Your task: Return every line of the data below verbatim, leaving the pictures out of your answer.

BEGIN

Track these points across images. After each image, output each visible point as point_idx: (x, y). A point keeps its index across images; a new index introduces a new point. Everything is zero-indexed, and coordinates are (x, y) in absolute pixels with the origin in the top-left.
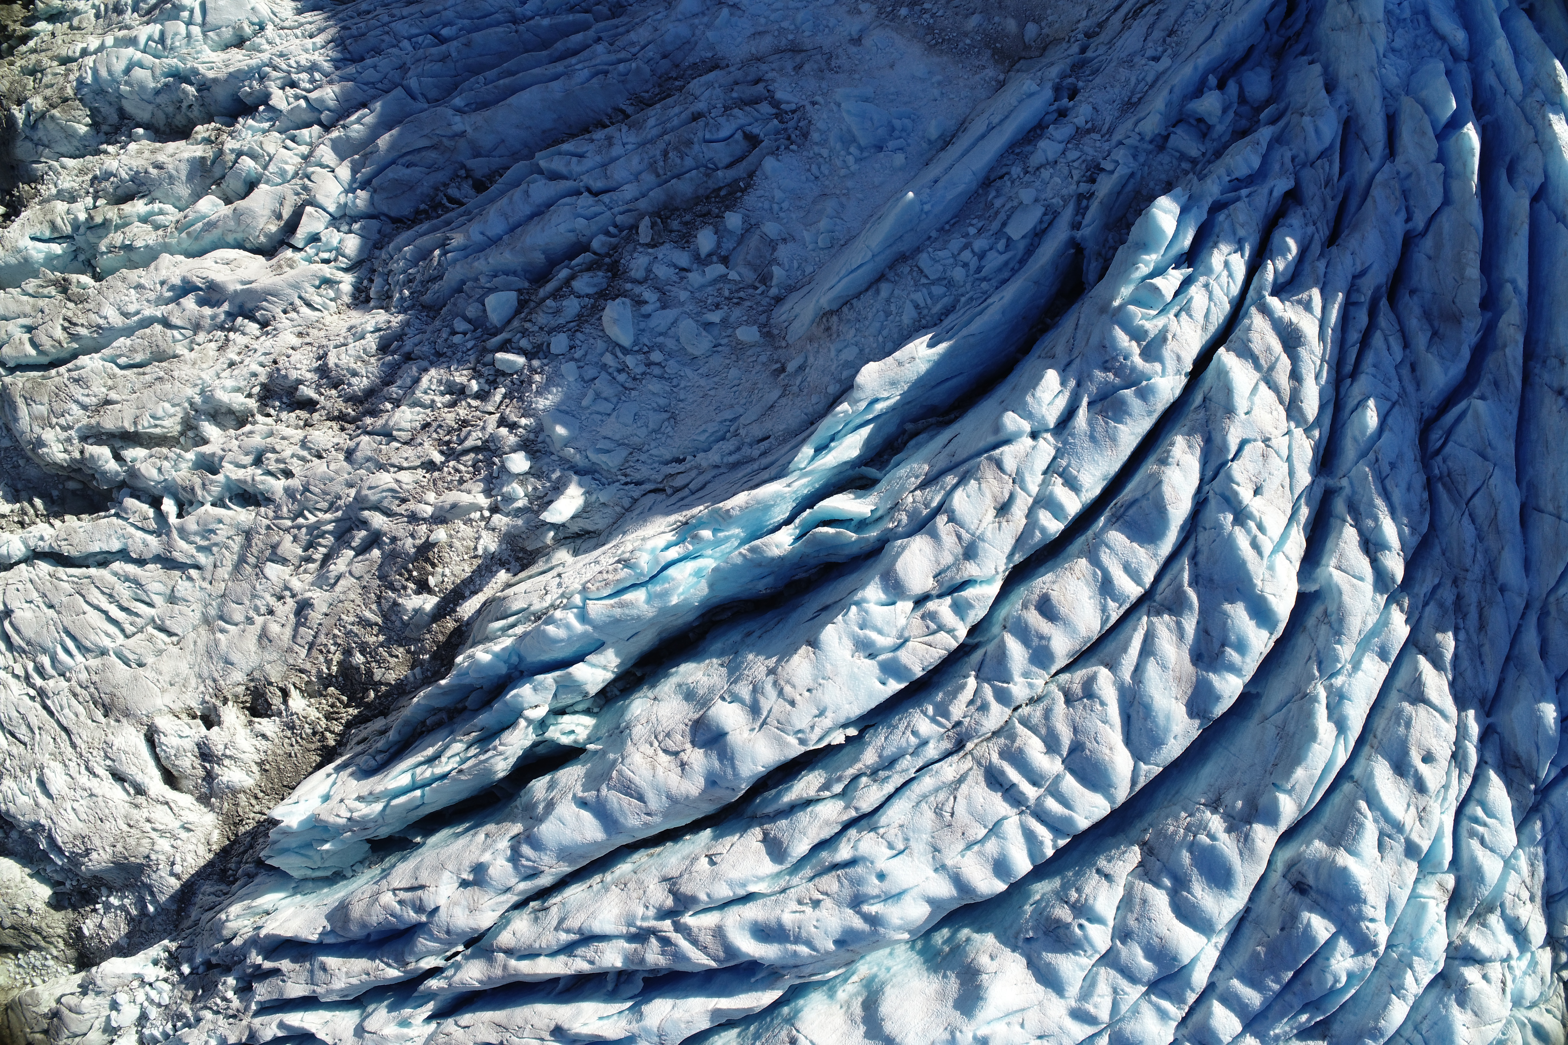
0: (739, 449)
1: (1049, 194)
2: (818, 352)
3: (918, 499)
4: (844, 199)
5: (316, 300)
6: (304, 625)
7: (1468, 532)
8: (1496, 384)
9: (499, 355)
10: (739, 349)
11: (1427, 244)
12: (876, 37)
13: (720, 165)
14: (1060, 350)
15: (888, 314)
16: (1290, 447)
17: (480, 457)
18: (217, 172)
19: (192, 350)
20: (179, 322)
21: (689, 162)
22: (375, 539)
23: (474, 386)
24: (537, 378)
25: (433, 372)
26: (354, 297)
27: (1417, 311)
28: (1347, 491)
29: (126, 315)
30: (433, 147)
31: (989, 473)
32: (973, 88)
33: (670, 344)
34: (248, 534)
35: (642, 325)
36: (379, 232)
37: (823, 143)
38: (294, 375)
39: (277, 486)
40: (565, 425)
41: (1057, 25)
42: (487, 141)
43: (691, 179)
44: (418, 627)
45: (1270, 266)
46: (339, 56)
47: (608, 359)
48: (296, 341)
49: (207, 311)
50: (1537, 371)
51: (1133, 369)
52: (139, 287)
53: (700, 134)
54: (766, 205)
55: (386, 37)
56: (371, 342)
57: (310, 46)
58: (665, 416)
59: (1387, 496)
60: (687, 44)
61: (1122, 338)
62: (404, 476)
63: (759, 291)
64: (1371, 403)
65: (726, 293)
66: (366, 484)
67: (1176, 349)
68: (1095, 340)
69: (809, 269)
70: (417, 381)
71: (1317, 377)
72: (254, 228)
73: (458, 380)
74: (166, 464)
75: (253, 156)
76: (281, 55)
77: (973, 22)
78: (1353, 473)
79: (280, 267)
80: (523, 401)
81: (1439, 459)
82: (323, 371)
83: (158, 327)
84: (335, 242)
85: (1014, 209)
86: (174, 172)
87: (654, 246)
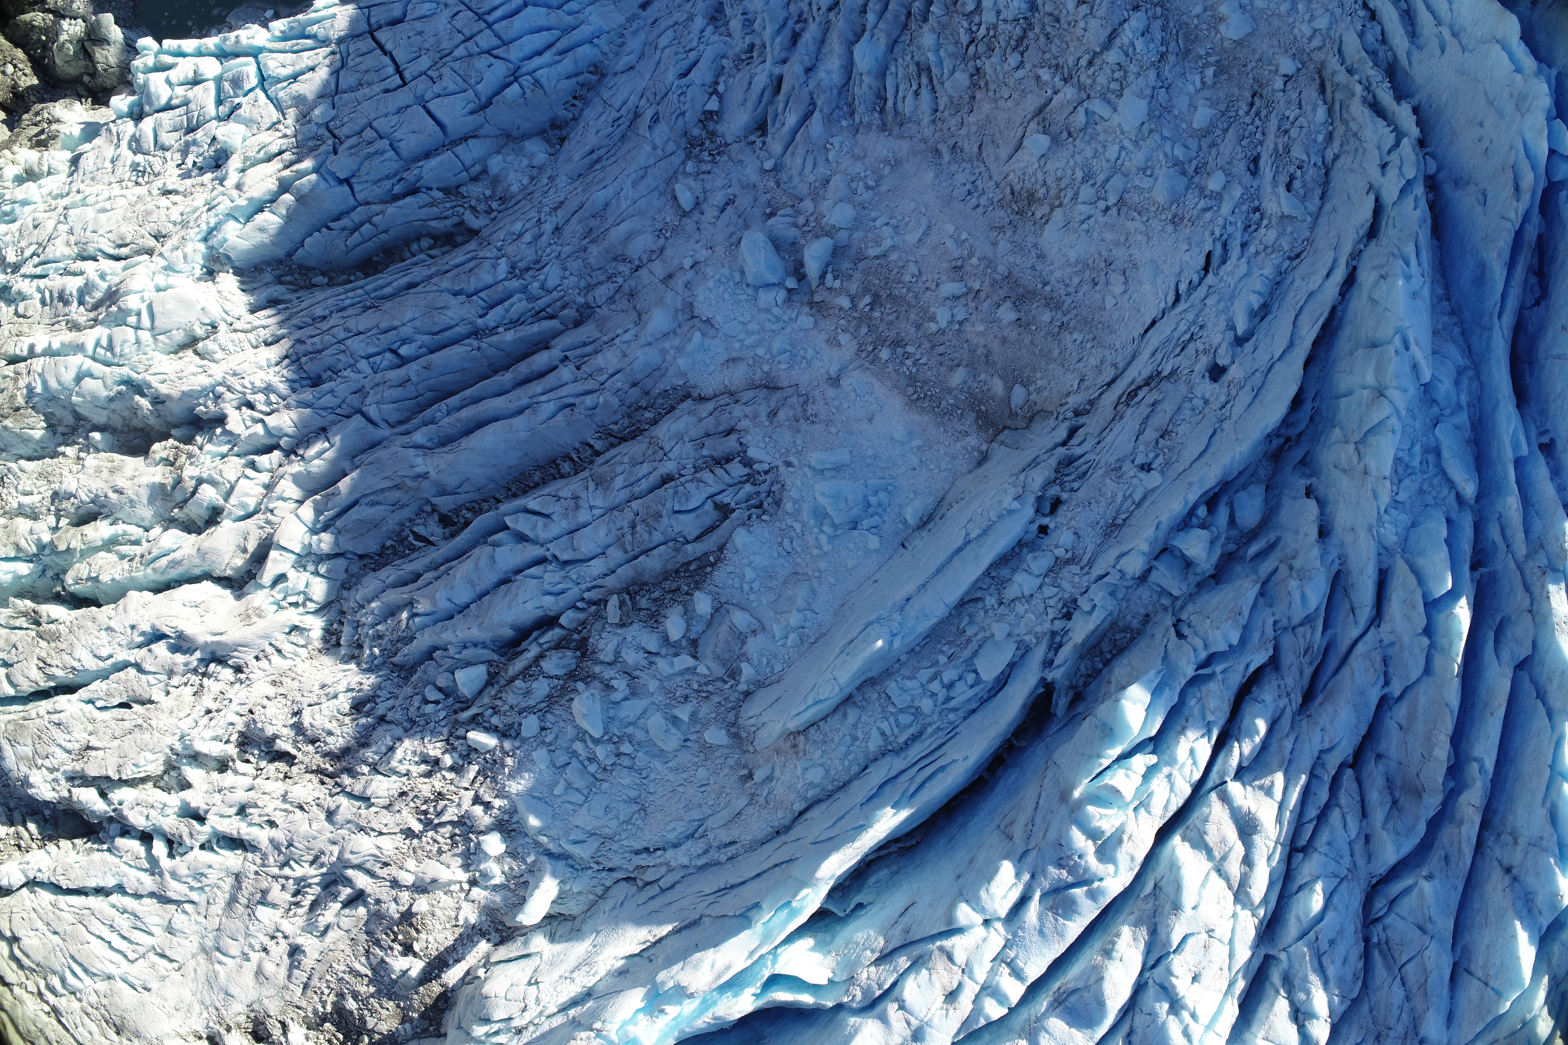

END

Response for this exercise:
Track these points across images. After each image, output each visible point as point_idx: (x, y). A point keeps its index across images; a new index introduces a new point. Everything is zero-indexed, and coordinates are (x, y) in absolute pixels with the origin in the top-left.
0: (739, 449)
1: (1049, 194)
2: (818, 352)
3: (918, 499)
4: (844, 199)
5: (316, 300)
6: (304, 625)
7: (1468, 532)
8: (1496, 384)
9: (499, 355)
10: (739, 349)
11: (1427, 244)
12: (876, 37)
13: (720, 165)
14: (1060, 350)
15: (888, 314)
16: (1290, 447)
17: (480, 457)
18: (217, 172)
19: (192, 350)
20: (179, 322)
21: (689, 162)
22: (375, 539)
23: (474, 386)
24: (537, 378)
25: (433, 372)
26: (354, 297)
27: (1417, 311)
28: (1347, 491)
29: (126, 315)
30: (433, 147)
31: (989, 473)
32: (973, 88)
33: (670, 344)
34: (248, 534)
35: (642, 325)
36: (379, 232)
37: (823, 143)
38: (294, 375)
39: (277, 486)
40: (565, 425)
41: (1057, 25)
42: (487, 141)
43: (691, 179)
44: (418, 627)
45: (1270, 266)
46: (339, 56)
47: (608, 359)
48: (296, 341)
49: (207, 311)
50: (1537, 371)
51: (1133, 369)
52: (139, 287)
53: (700, 134)
54: (766, 205)
55: (386, 37)
56: (371, 342)
57: (310, 46)
58: (665, 416)
59: (1387, 496)
60: (687, 44)
61: (1122, 338)
62: (404, 476)
63: (759, 291)
64: (1371, 403)
65: (726, 293)
66: (366, 484)
67: (1176, 349)
68: (1095, 340)
69: (809, 269)
70: (417, 381)
71: (1317, 377)
72: (254, 228)
73: (458, 380)
74: (166, 464)
75: (253, 156)
76: (281, 55)
77: (973, 22)
78: (1353, 473)
79: (280, 267)
80: (523, 401)
81: (1439, 459)
82: (323, 371)
83: (158, 327)
84: (335, 242)
85: (1014, 209)
86: (174, 172)
87: (654, 246)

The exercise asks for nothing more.